The objective of datasheet review is to ensure that all dataloaders in SEACrowd has correctness to the HF Dataloader Structure & SEACrowd defined schema and config and follow similar code format and/or style.

Dataloader Check

  1. Metadata correctness. (ensure Tasks, Languages, HOME_URL, DATA_URL is used). Make sure the dataloader also has __init__.py.

  2. All subsets are implemented correctly to respective dataloader issue and according to SEACrowd Schema definition (has both source and seacrowd schema -- if a given task has its SEACrowd Schema, else can raise it to reviewers/mods).

  3. Pass the test scripts defined in tests folder.

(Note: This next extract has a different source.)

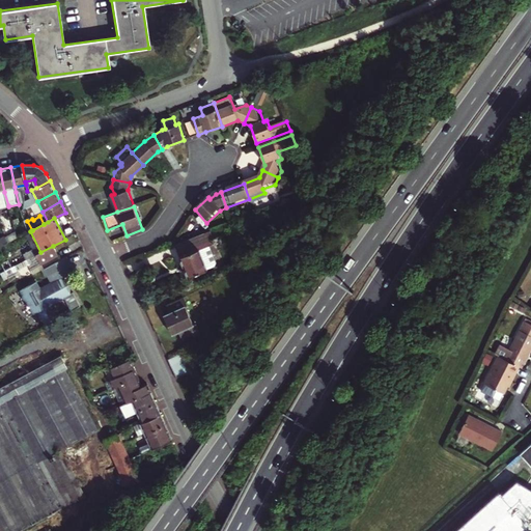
[(29,242),(36,254),(40,252),(30,231),(25,233),(29,242)]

  4. Pass manual check. a. Perform a sampling of configs based on Lang and/or Task combinations b. Execute datasets.load_dataset check based on config list (a) c. Check on the dataset schema & few first examples for plausibility.

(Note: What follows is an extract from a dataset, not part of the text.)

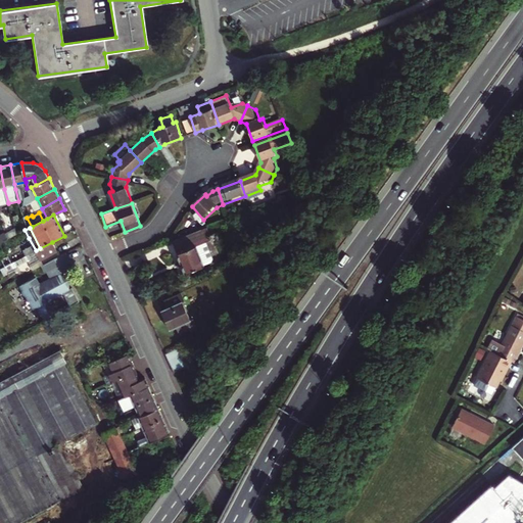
[(15,229),(5,235),(6,240),(17,234),(15,229)]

  5. Follows some general rules/conventions:

    1. PascalCase for dataloader class name (and “Dataset” is contained in the suffix of the class name).
    2. Lowercase word characters (regex identifier: \w) for schema column names, including the source schema if the original dataset doesn’t follow it.
  6. The code aligns with the black formatter: use this make check_file=seacrowd/sea_datasets/{dataloader}/{dataloader}.py

  7. Follows Dataloader Config Rule The dataset can be divided into different cases based on the compulsory Dataloader Configs: a. Single Language, Single Task (Type 1) b. Multiple Language, Single Task (Type 2) c. Single Language, Multiple Task (Type 3) d. Multiple Language, Multiple Task (Type 4) For a multilingual dataset of Lang Identification (or Linguistic Features/Unit Identification), it’s not considered Multilingual Dataset since the Lang itself is used as the label, or it doesn’t make sense to split the data based on the languages.

    Based on afromentioned types, the checklist for Config Correctness:

    1. For type 1 & 3, both config of f”{_DATASETNAME}_source” and f”{_DATASETNAME}_seacrowd_{TASK_TO_SCHEMA}” must be implemented.
    2. For type 2 & 4, the dataloader config in (1) shouldn't be implemented, consequently it must cover all possible languages as a replacement. The formatting for Multilingual are f”{_DATASETNAME}_{ISO_639_3_LANG}_source” and f”{_DATASETNAME}_{ISO_639_3_LANG}_seacrowd_{TASK_TO_SCHEMA}”.
    3. For point (2), since it won't pass the test-cases using the default args, a custom arg must be provided by the Dataloader PR creator to ensure the reproducibility of Testing among reviewers.

Approval process

  1. For every dataloader, it requires 2 reviewers per issue (the assignee must not review their own dataloader).
  2. Once the second reviewer approved, the PR should be merged to the master branch using squash and merge strategy for cleaner commit history.
  3. Reviewers will be assigned from the reviewer pool once/twice a week (by @holylovenia) or any reviewers can take any unassigned review process as long as it can be done in timely manner.